*** The data ***

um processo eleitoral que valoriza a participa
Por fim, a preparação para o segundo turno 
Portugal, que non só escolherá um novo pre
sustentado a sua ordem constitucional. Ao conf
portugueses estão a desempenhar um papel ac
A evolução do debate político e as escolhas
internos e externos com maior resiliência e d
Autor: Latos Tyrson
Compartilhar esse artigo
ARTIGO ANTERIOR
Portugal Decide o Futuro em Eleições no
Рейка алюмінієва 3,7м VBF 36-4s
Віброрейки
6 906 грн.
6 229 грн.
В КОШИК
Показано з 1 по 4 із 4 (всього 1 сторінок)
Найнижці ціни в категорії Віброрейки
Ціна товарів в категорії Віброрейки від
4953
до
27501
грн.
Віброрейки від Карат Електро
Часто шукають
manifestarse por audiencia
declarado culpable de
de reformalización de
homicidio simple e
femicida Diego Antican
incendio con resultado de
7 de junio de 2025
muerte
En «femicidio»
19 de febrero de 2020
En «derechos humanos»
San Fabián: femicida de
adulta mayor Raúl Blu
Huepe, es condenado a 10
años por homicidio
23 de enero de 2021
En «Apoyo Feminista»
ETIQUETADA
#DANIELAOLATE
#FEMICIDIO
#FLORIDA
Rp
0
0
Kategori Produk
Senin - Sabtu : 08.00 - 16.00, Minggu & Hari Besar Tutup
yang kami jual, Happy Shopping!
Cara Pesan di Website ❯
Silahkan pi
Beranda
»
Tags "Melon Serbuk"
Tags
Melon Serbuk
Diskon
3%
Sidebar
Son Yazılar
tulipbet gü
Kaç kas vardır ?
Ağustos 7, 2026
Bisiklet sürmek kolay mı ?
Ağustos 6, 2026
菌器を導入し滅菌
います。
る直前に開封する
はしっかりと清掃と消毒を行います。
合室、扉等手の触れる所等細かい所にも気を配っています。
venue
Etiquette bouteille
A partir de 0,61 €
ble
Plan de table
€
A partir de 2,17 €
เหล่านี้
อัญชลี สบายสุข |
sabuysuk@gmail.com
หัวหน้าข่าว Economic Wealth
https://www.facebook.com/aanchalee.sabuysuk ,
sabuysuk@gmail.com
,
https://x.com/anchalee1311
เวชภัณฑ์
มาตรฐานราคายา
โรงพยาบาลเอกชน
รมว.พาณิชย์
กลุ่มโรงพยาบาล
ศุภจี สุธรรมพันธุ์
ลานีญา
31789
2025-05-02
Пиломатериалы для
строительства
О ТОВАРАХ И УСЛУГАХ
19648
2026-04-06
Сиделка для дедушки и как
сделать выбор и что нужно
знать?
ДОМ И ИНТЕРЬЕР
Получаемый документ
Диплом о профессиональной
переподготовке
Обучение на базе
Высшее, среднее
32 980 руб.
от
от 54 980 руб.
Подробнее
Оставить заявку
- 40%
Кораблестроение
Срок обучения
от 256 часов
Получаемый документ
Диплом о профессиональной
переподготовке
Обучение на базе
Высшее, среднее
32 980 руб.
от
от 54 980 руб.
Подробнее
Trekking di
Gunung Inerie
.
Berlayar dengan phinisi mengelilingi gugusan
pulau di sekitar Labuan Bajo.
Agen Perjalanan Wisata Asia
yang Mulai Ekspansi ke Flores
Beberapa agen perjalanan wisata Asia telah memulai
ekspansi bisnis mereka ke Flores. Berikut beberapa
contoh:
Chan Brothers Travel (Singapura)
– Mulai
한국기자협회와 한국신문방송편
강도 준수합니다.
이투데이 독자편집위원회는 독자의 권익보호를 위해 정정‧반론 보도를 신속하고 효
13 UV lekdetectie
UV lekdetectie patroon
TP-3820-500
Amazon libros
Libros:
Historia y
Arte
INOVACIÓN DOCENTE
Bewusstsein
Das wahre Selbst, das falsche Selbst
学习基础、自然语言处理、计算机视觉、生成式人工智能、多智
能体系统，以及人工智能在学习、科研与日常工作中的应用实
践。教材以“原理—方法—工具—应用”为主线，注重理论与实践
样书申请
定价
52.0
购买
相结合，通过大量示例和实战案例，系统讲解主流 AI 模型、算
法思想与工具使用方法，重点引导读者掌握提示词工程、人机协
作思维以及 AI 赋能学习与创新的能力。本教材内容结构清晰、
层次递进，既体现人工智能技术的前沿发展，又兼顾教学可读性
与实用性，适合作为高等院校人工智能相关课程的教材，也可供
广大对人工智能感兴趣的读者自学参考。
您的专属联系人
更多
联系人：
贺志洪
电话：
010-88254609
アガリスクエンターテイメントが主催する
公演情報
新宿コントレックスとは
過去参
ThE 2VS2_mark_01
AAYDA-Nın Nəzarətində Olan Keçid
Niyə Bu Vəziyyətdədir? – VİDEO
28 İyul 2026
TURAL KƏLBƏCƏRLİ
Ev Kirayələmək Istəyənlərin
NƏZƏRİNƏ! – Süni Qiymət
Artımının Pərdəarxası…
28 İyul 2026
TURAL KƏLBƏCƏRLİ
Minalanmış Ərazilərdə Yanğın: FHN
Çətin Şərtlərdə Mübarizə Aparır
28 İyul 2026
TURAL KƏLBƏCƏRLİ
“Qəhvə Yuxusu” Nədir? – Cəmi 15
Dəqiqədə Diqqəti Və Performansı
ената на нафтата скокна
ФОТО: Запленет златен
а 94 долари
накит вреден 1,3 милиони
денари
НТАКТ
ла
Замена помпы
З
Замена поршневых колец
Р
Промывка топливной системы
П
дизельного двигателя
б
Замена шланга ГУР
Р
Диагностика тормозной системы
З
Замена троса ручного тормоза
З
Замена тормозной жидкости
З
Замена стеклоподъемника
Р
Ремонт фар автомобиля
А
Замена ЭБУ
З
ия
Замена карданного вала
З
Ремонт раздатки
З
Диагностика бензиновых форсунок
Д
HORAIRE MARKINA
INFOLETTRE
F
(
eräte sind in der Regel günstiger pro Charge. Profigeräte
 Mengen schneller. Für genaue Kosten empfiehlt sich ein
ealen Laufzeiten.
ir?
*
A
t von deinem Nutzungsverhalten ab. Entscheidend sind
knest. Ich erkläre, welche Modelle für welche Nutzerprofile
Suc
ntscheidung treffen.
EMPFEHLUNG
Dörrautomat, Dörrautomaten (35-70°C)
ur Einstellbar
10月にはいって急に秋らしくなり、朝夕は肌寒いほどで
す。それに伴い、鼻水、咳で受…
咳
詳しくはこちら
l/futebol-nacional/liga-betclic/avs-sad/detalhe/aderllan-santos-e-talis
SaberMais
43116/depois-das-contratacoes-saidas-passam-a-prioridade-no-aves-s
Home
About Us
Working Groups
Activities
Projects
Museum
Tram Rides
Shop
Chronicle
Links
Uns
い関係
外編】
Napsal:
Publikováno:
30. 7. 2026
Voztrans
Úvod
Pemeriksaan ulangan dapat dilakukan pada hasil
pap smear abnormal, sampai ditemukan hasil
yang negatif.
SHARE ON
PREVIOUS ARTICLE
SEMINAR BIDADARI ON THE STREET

*** End of The data ***

→ What is needed:
All of the entries should be written out again exactly.

→ Solved exercise:
um processo eleitoral que valoriza a participa
Por fim, a preparação para o segundo turno 
Portugal, que non só escolherá um novo pre
sustentado a sua ordem constitucional. Ao conf
portugueses estão a desempenhar um papel ac
A evolução do debate político e as escolhas
internos e externos com maior resiliência e d
Autor: Latos Tyrson
Compartilhar esse artigo
ARTIGO ANTERIOR
Portugal Decide o Futuro em Eleições no
Рейка алюмінієва 3,7м VBF 36-4s
Віброрейки
6 906 грн.
6 229 грн.
В КОШИК
Показано з 1 по 4 із 4 (всього 1 сторінок)
Найнижці ціни в категорії Віброрейки
Ціна товарів в категорії Віброрейки від
4953
до
27501
грн.
Віброрейки від Карат Електро
Часто шукають
manifestarse por audiencia
declarado culpable de
de reformalización de
homicidio simple e
femicida Diego Antican
incendio con resultado de
7 de junio de 2025
muerte
En «femicidio»
19 de febrero de 2020
En «derechos humanos»
San Fabián: femicida de
adulta mayor Raúl Blu
Huepe, es condenado a 10
años por homicidio
23 de enero de 2021
En «Apoyo Feminista»
ETIQUETADA
#DANIELAOLATE
#FEMICIDIO
#FLORIDA
Rp
0
0
Kategori Produk
Senin - Sabtu : 08.00 - 16.00, Minggu & Hari Besar Tutup
yang kami jual, Happy Shopping!
Cara Pesan di Website ❯
Silahkan pi
Beranda
»
Tags "Melon Serbuk"
Tags
Melon Serbuk
Diskon
3%
Sidebar
Son Yazılar
tulipbet gü
Kaç kas vardır ?
Ağustos 7, 2026
Bisiklet sürmek kolay mı ?
Ağustos 6, 2026
菌器を導入し滅菌
います。
る直前に開封する
はしっかりと清掃と消毒を行います。
合室、扉等手の触れる所等細かい所にも気を配っています。
venue
Etiquette bouteille
A partir de 0,61 €
ble
Plan de table
€
A partir de 2,17 €
เหล่านี้
อัญชลี สบายสุข |
sabuysuk@gmail.com
หัวหน้าข่าว Economic Wealth
https://www.facebook.com/aanchalee.sabuysuk ,
sabuysuk@gmail.com
,
https://x.com/anchalee1311
เวชภัณฑ์
มาตรฐานราคายา
โรงพยาบาลเอกชน
รมว.พาณิชย์
กลุ่มโรงพยาบาล
ศุภจี สุธรรมพันธุ์
ลานีญา
31789
2025-05-02
Пиломатериалы для
строительства
О ТОВАРАХ И УСЛУГАХ
19648
2026-04-06
Сиделка для дедушки и как
сделать выбор и что нужно
знать?
ДОМ И ИНТЕРЬЕР
Получаемый документ
Диплом о профессиональной
переподготовке
Обучение на базе
Высшее, среднее
32 980 руб.
от
от 54 980 руб.
Подробнее
Оставить заявку
- 40%
Кораблестроение
Срок обучения
от 256 часов
Получаемый документ
Диплом о профессиональной
переподготовке
Обучение на базе
Высшее, среднее
32 980 руб.
от
от 54 980 руб.
Подробнее
Trekking di
Gunung Inerie
.
Berlayar dengan phinisi mengelilingi gugusan
pulau di sekitar Labuan Bajo.
Agen Perjalanan Wisata Asia
yang Mulai Ekspansi ke Flores
Beberapa agen perjalanan wisata Asia telah memulai
ekspansi bisnis mereka ke Flores. Berikut beberapa
contoh:
Chan Brothers Travel (Singapura)
– Mulai
한국기자협회와 한국신문방송편
강도 준수합니다.
이투데이 독자편집위원회는 독자의 권익보호를 위해 정정‧반론 보도를 신속하고 효
13 UV lekdetectie
UV lekdetectie patroon
TP-3820-500
Amazon libros
Libros:
Historia y
Arte
INOVACIÓN DOCENTE
Bewusstsein
Das wahre Selbst, das falsche Selbst
学习基础、自然语言处理、计算机视觉、生成式人工智能、多智
能体系统，以及人工智能在学习、科研与日常工作中的应用实
践。教材以“原理—方法—工具—应用”为主线，注重理论与实践
样书申请
定价
52.0
购买
相结合，通过大量示例和实战案例，系统讲解主流 AI 模型、算
法思想与工具使用方法，重点引导读者掌握提示词工程、人机协
作思维以及 AI 赋能学习与创新的能力。本教材内容结构清晰、
层次递进，既体现人工智能技术的前沿发展，又兼顾教学可读性
与实用性，适合作为高等院校人工智能相关课程的教材，也可供
广大对人工智能感兴趣的读者自学参考。
您的专属联系人
更多
联系人：
贺志洪
电话：
010-88254609
アガリスクエンターテイメントが主催する
公演情報
新宿コントレックスとは
過去参
ThE 2VS2_mark_01
AAYDA-Nın Nəzarətində Olan Keçid
Niyə Bu Vəziyyətdədir? – VİDEO
28 İyul 2026
TURAL KƏLBƏCƏRLİ
Ev Kirayələmək Istəyənlərin
NƏZƏRİNƏ! – Süni Qiymət
Artımının Pərdəarxası…
28 İyul 2026
TURAL KƏLBƏCƏRLİ
Minalanmış Ərazilərdə Yanğın: FHN
Çətin Şərtlərdə Mübarizə Aparır
28 İyul 2026
TURAL KƏLBƏCƏRLİ
“Qəhvə Yuxusu” Nədir? – Cəmi 15
Dəqiqədə Diqqəti Və Performansı
ената на нафтата скокна
ФОТО: Запленет златен
а 94 долари
накит вреден 1,3 милиони
денари
НТАКТ
ла
Замена помпы
З
Замена поршневых колец
Р
Промывка топливной системы
П
дизельного двигателя
б
Замена шланга ГУР
Р
Диагностика тормозной системы
З
Замена троса ручного тормоза
З
Замена тормозной жидкости
З
Замена стеклоподъемника
Р
Ремонт фар автомобиля
А
Замена ЭБУ
З
ия
Замена карданного вала
З
Ремонт раздатки
З
Диагностика бензиновых форсунок
Д
HORAIRE MARKINA
INFOLETTRE
F
(
eräte sind in der Regel günstiger pro Charge. Profigeräte
 Mengen schneller. Für genaue Kosten empfiehlt sich ein
ealen Laufzeiten.
ir?
*
A
t von deinem Nutzungsverhalten ab. Entscheidend sind
knest. Ich erkläre, welche Modelle für welche Nutzerprofile
Suc
ntscheidung treffen.
EMPFEHLUNG
Dörrautomat, Dörrautomaten (35-70°C)
ur Einstellbar
10月にはいって急に秋らしくなり、朝夕は肌寒いほどで
す。それに伴い、鼻水、咳で受…
咳
詳しくはこちら
l/futebol-nacional/liga-betclic/avs-sad/detalhe/aderllan-santos-e-talis
SaberMais
43116/depois-das-contratacoes-saidas-passam-a-prioridade-no-aves-s
Home
About Us
Working Groups
Activities
Projects
Museum
Tram Rides
Shop
Chronicle
Links
Uns
い関係
外編】
Napsal:
Publikováno:
30. 7. 2026
Voztrans
Úvod
Pemeriksaan ulangan dapat dilakukan pada hasil
pap smear abnormal, sampai ditemukan hasil
yang negatif.
SHARE ON
PREVIOUS ARTICLE
SEMINAR BIDADARI ON THE STREET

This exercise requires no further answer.